Brenda met her first love when she was 12. Butch was 13. During those innocent first days, they teased and frolicked under the lazy Georgia sky, holding hands, long looks, smiles. Butch’s father, wealthy man that he was, made light of it. “I was part of a community who came to work on his large farm. [The crush] was okay. He thought it was cute.” After the harvest, years passed without them seeing one another, but they exchanged occasional phone conversations–nothing too heavy, just shooting the breeze. But when they came of age–that time when one touch and a certain look can spark something that often can’t be stopped. Passion grew from anticipation, the wait until they could see each other again, perhaps after they finished the day at their separate, segregated schools. After all, it was the 1960’s. Brenda, 16 at the time, was (is) black. Butch, 17 then, was (is) white. A scandalous mix, yet, they dared. “It was the first time I ever felt love stirring in me. When I looked into that boy’s greens eyes, I fell in love, and he loved me too.”
Butch’s father, once patronizing of their childhood crush, now demanded a stop to it. Meeting, kissing, loving was forbidden, so they conspired to meet in secret with help from Oscar, a black farm worker who smuggled her onto the property. “I still remember what I wore the fist time I was alone with him again.” Green mini skirt with pretty white flowers, Roman-style sandals.

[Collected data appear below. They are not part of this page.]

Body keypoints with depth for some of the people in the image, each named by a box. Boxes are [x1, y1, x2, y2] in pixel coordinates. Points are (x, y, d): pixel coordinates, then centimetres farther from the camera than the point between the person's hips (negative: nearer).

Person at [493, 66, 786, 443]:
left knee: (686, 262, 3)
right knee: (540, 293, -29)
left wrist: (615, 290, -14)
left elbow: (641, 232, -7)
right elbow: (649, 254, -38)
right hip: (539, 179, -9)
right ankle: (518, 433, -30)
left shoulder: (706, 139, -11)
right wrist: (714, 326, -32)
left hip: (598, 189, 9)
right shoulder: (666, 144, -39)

Making love for the first time remains a vivid memory, even after 46 years. Following a few more secret meetings, she became pregnant. They plotted to run away together, somewhere…where? There was no place to go. Brenda’s mother, so afraid of her daughter being harmed, arranged for her to quickly marry a black man, putting an end to Butch’s foolhardy scheme for escape. The forced marriage, then, the miscarriage. Three years later, the divorce. But the timing would never come again for her and Butch. So in the 1970’s, she’d marry again, to a blond-haired hippy who gave her the Scribner name. Sadly that relationship would also end in divorce.
Brenda has never had a preference for any other race except Caucasian, even when it was hard, even when it didn’t work out, even when it could get her killed. “I used to wonder why God would give me this preference, but I know in my heart it’s because he knew I could handle it–even in South Georgia in the 1960’s.”

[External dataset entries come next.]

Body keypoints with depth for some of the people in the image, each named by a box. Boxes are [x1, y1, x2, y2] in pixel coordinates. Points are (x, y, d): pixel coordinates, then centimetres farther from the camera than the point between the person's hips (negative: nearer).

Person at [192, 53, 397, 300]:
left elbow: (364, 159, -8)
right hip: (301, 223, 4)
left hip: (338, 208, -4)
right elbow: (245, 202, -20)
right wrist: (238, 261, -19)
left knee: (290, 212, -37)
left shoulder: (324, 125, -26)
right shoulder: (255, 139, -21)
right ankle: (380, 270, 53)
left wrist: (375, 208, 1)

For me, this touching story highlights that for some, dating outside their race isn’t a Plan B. Yet, much of what we say and hear these days is “well, black men didn’t want me so I went with so and so.” I’m just wondering out loud–how many of us in interracial relationships are in it not because it was a second choice, but the only choice?
How many out there have only ever wanted one type of man of one type of race? Is there something wrong with that?